Materialism

M.A.R. Habib



materialism Like other schools of thought, materialism has occupied a wide range of forms, common to which is the central assertion of the primacy of matter over mind or spirit in any explanation of the world. Strong materialism holds that reality consists exclusively of material things and their varying combinations. Weaker forms of materialism acknowledge the importance, albeit secondary to matter, of mental operations, viewing reality as an interaction between matter and mind. Given this insistence on a materially based interpretation of reality, the history of materialism from earliest times until the present day has exhibited a persistent antagonism towards religion and explanation of events in terms of spiritual or supernatural agency. In recent times, this orientation towards explanation by physical causes has both inspired, and drawn confirmation from, the development of the natural sciences.
 

Though it has roots stretching back through the sixth and fifth centuries B.C. to Thales and Parmenides, materialism proper begins with the fifth century thinker Democritus (on whom Marx was to write his doctoral dissertation) and his teacher Leucippus. They viewed the world as consisting exclusively of an infinite number of material atoms whose interaction unceasingly yielded new combinations. King Lear's warning to Cordelia that "Nothing will come out of nothing" derives from this materialist philosophy which holds equally that nothing can be destroyed. Hence the notions of a created world and supernatural agency are precluded. In the same century Empedocles attempted a materialistic explanation of organic life, constructing for the first time the influential theory of the four elements, earth, air, fire and water. Empedocles believed that through the cyclical interaction of two forces, harmony and discord, the universe evolves from an initial separation of atoms (discord) through an increasing harmonisation which eventually gives way to discord once again.
 

The anti-religious motivation of materialism resurged strongly in the philosophy of Epicurus (342-270 B.C.) who, notwithstanding his vulgarised reputation, preached an ethics based on material reality and free from superstition. The Roman poet Lucretius (c.100-c.55 B.C.) in fact saw Epicurus as the precursory champion of his own cause in De Rerum Natura which began from the tenet: "Nothing can ever be created by divine power out of nothing" (Lucretius, 1951, 31). Lucretius thus attempted a "scientific" materialistic explanation of sensation, mental life, society and cosmology, denying both human immortality and the existence of the soul.

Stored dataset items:
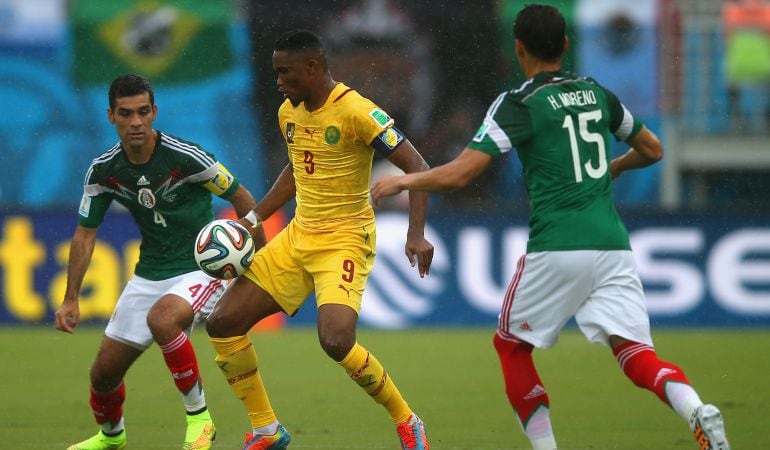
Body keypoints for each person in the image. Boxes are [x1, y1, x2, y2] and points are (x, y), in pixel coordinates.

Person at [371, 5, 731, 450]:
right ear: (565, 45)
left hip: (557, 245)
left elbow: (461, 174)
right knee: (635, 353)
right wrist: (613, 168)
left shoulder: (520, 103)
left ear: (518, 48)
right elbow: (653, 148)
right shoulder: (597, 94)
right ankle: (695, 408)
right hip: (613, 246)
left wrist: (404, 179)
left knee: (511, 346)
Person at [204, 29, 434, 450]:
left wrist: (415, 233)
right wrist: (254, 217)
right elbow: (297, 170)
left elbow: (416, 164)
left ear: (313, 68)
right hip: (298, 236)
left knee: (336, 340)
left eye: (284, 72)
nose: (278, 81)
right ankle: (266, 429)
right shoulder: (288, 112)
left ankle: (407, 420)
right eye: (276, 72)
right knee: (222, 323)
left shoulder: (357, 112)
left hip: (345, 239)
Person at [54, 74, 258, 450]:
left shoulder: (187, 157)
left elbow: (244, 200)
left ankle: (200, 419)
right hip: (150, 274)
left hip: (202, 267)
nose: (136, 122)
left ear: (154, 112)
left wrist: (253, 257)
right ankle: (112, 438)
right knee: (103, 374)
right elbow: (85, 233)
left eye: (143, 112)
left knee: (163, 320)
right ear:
* * *
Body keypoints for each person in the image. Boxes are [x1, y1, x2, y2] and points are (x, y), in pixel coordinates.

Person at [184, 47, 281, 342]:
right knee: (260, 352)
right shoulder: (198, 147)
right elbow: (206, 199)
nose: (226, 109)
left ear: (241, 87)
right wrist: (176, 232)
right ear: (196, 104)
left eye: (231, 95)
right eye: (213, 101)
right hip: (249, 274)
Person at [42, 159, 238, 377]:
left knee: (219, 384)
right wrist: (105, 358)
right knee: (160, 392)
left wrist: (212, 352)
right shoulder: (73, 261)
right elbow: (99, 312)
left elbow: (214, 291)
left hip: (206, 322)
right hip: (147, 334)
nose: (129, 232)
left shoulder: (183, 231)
...
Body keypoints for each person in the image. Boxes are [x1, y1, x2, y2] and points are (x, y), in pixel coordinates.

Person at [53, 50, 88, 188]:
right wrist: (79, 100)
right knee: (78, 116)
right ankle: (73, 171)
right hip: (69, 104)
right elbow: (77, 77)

### Set of tasks:
1/ According to the text on materialism, who was the teacher of Democritus?
2/ Using the text on materialism, decide whether each statement agrees with it, answering yes or no with the words that settle it: (a) Empedocles was the first to construct the theory of the four elements. (b) Strong materialism views reality as an interaction between matter and mind. (c) Lucretius affirmed human immortality.
3/ Pick up the text on materialism after its last sentence and continue it.

### Results for each task:
1/ Leucippus

2/
(a) Yes: "constructing for the first time the influential theory of the four elements, earth, air, fire and water"
(b) No: "Strong materialism holds that reality consists exclusively of material things and their varying combinations."
(c) No: "denying both human immortality and the existence of the soul"

3/
 

Apart from its sporadic and partial emergence in figures such as the scholastic Duns Scotus (c.1266-1308), materialism was largely held in abeyance from Classical times through the Middle Ages, by the Church-sanctioned domination of the theology of Augustine and the Aristotelian-Christian synthesis of Aquinas. While the French materialist Pierre Gassendi (1592-1655) sought to displace Aristotle by Epicurus in this synthesis, he was still working within a Christian providential framework. It was in the work of Thomas Hobbes (1588-1679) that materialism found a genuine rebirth. Hobbes applied the assumptions of seventeenth century science -- in particular those of Galileo and Newton -- to all areas of inquiry. His view of

the universe as corporeal and in motion extended also to man, who was effectively a machine in movement. Elevated to paramount importance in Hobbes' materialism was the operation of causality; while he accepted the Final Causality of the "Supreme Being", his conception of God as corporeal was a far cry from the God of Christianity. It was on a materialist, as opposed to the prevailing theological, basis that Hobbes constructed his political theory. Hobbes' "pure" materialism was motivated in part by his rejection of Descartes' dualism between mind and body. The contemporaneous emergence of two such polarised contextualisations of materialism, one in which it reigned supreme and the other opposing it to consciousness, opened up avenues of ideological significance which would be explored later by Marx and Engels.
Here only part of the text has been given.